start GIVEN PASSAGE

April 20, 2015 | Commentary on Legal Issues, Immigration, Amnesty

The Amnesty Battle Continues in the Big Easy

Today, April 17, the immigration lawsuit filed by 26 states against the administration goes to the next level. The Fifth Circuit will hear oral arguments on the government’s request for an emergency stay of the injunction issued on February 16 by Judge Andrew Hanen pending appeal.

This is the just the preliminary round, since the Fifth Circuit will hear separate arguments later on the substantive issue of whether an injunction was properly issued in the first place. Still, today’s courtroom drama marks an important step in the fight to stop President Obama’s unilateral immigration action to grant the equivalent of amnesty to 5 million illegal aliens.

As I explained here, on April 7 Judge Hanen refused to lift his stay and issued an additional order accusing the administration of misleading the court about its partial implementation of the president’s amnesty plan.

This Tuesday the states filed their final, supplemental brief with the Fifth Circuit for tomorrow’s hearing. It argues that nothing in the government’s brief “identifies an ‘emergency’ need to stay the preliminary injunction until resolution of this already expedited appeal.” In fact, the states note, the injunction “preserves the status quo, which has existed for decades, without touching the Executive’s prosecutorial discretion not to pursue certain removal proceedings.”

end GIVEN PASSAGE

THINGS TO DO ->
[a] In the commentary, on what date did Judge Andrew Hanen issue the injunction?
[b] Extract the part of the commentary starting with "As I explained" and going on through "president’s amnesty plan.".
[c] List every calendar date in the commentary that is given by month and day.

start DATASET ROWS

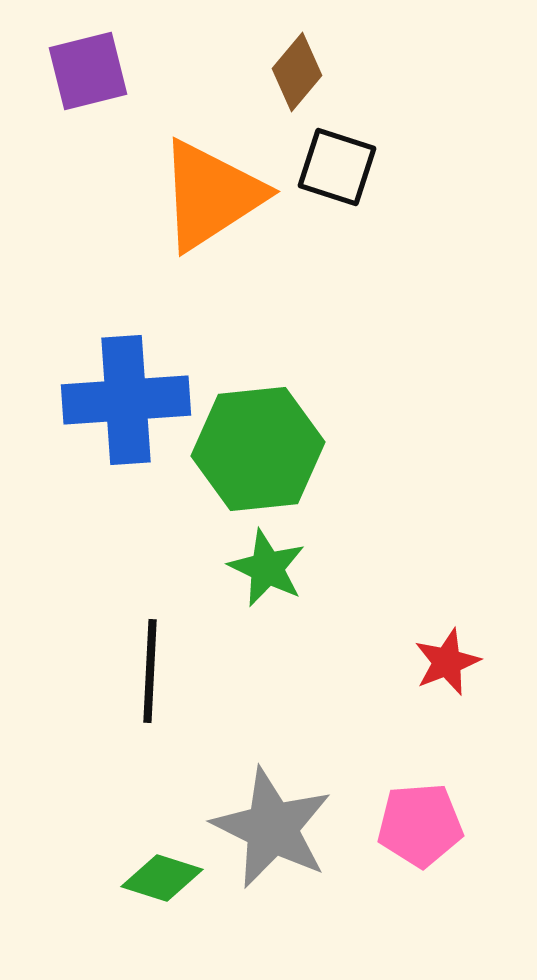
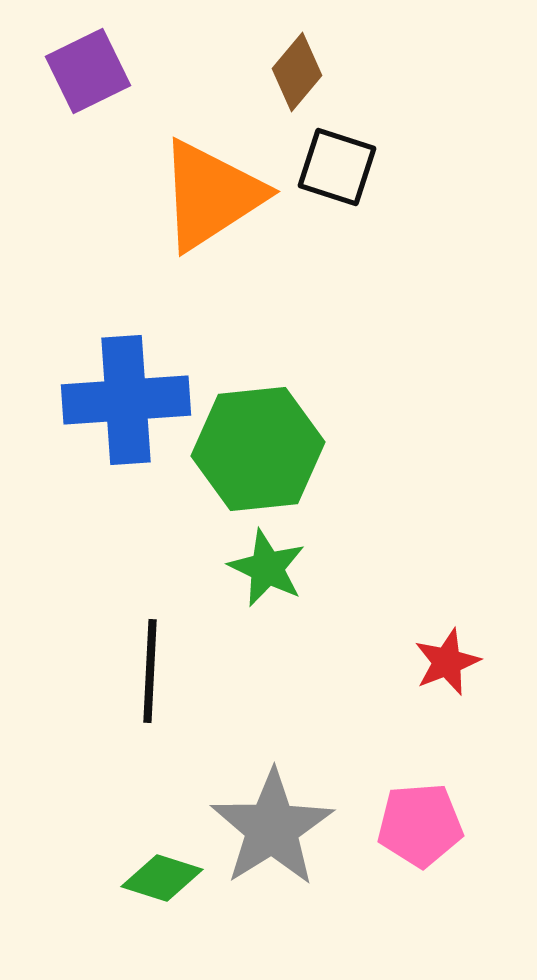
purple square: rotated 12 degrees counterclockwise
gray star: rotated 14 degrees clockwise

end DATASET ROWS
start DATASET ROWS

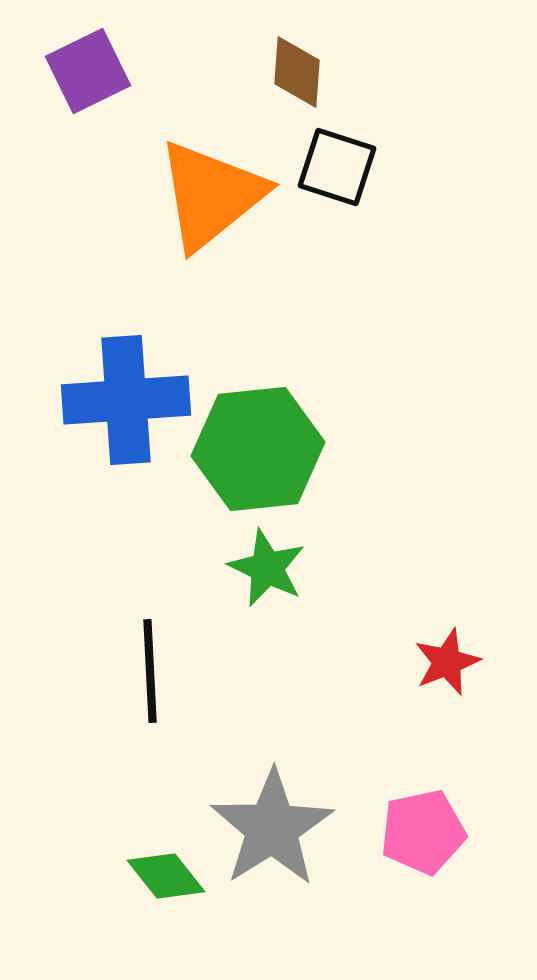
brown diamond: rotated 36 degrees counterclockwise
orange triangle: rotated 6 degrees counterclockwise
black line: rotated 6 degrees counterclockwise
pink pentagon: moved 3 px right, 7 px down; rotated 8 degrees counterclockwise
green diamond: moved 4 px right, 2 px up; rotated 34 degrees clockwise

end DATASET ROWS

TASK-BY-TASK OUTPUTS ->
[a] February 16.

[b]
As I explained here, on April 7 Judge Hanen refused to lift his stay and issued an additional order accusing the administration of misleading the court about its partial implementation of the president’s amnesty plan.

[c] April 20, 2015; April 17; February 16; April 7